We went to the neurologist today. She spent a good 45 minutes in the room with us. It took everything in me not to burst into tears when I asked her what I already know. I asked her after she finished Jacob's exam, "When do you officially diagnoses him with cerebral palsy." She told me that she could now because she had all his test results in. She babbled off this long diagnoses in her accent. After 3 times asking her, I asked her to just write it done. So this is it: Spastic quadriplegic cerebral palsy with superimposed right hemiplegia. So to put this in non-medical terms here goes: Spastic mean he has decreased motor control (he can not control what he is doing) quadriplegic meaning it affects both legs and arms. cerebral palsy meaning his brain damage contributing to his disability and his stiff muscles right hemiplegia means he has weakness on his right side. I used to think his left side was the more affected side he seemed so much tighter on that side, but now it makes sense. that why he has to have his head to the left when he eats because his muscles are weaker on the right which was causing his aspiration. She stayed optimistic about his outcome. I got the answer I keep getting. We won't really know until he is "school age" regarding his intellect, IQ, etc. She told me I am doing the right thing with his muscles. She said usually babies with quadriplegic CP usually have less movement than he does and already have contractures. Jacob does NOT have contractures and he moves his arms and legs with a pretty good range of motion. He is horribly tight esp on his left leg. I am concerned he is getting the beginning of a contracture but I constantly stretch him. This is the information I pulled of the internet about quad CP:
Spastic quadriplegia (all four limbs affected equally). People with spastic quadriplegia are the least likely to be able to walk, or if they can, to want to walk, because their muscles are too tight and it is too much effort to do so. Some children with quadriplegia also have hemiparetic tremors, an uncontrollable shaking that affects the limbs on one side of the body and impairs normal movement.

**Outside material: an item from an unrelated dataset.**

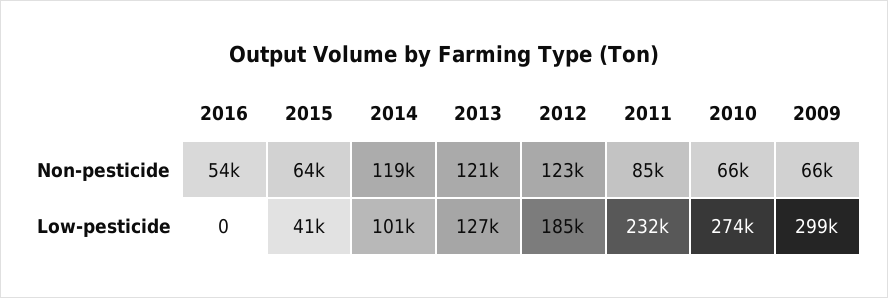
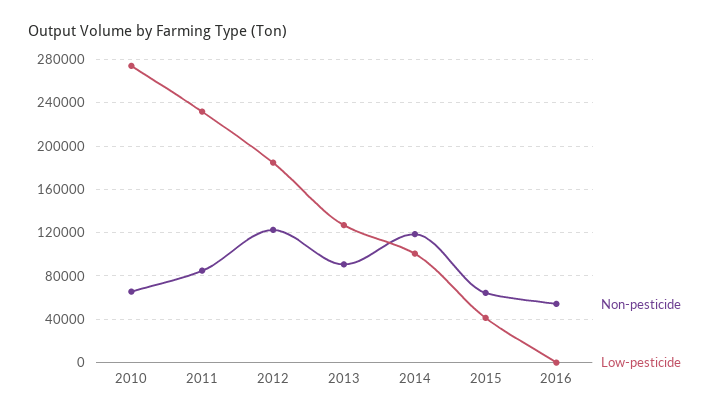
Non-pesticide, 2013: 121000 -> 90000
Non-pesticide, 2009: 66000 -> none
Low-pesticide, 2009: 299000 -> none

Jacob has the tremors in his left leg, it does not happen often and only lasts a few seconds. I will not give up on Jacob being able to walk, sit, etc. I worry about his physical development, but I worry most about his ability to communicate and see. As I wrote in my last post the eye doctor does not think he can see well. I can handle him being in a wheelchair if this God's will for him, I do hurt thinking about him not seeing and not being able to communicate as well. I do know he is happy and I do everything I can to make his life the best it can be for him. It is just really hard for someone to actually tell you what you already know.
I do know that God does have a plan and I am slowly understanding parts of his plan. For example I do believe Logan's life was meaningful and I know God knew I would not be able to give Jacob all the attention he needs and still be able to take care of Ava and Andrew if I was having to worry about Logan's sick lungs and his development as well. Not to mention all the extra doctor appointments, hospitalizations, and special equipment he would have needed. Why God chose to take Logan with a normal brain and give me Jacob to care for I do not know. I do not wish it was different. I wish I had 4 healthy children, but I continue to follow God and believe his plan is perfect even though I sit her and think why is this happening to my family? Why does Jacob have to live his life this way? Why did Logan have to have chronic lungs while his brothers did not? Keeping the faith. Trying no to question God and go with the flow even though I have had a really hard time with this in the last few months. God works miracles everyday. All 3 boys are my miracles. All I want is for Jacob to be able to tell his and his brother's story himself one day walking or not.
Andrew also seen the neurologist today. We went over his MRI results. She said all his brain matter is normal and the only things that continues to show is that he has enlarge ventricle. She said this could have been caused from a tiny brain bleed from his prematurity, but since it did not affect his brain tissue there is nothing to worry about. He was happy with his developement and told me she did not need to see him for a year. Jacob goes back in 5 months. Only change for him is an increase in his phenobarb for his weight. We will continue to put one foot in front of the other. We will continue therapy and start new therapy for his eyes soon.
My mind is exausted. Going to to feed and bath babies and go to bed before 1am hopefully.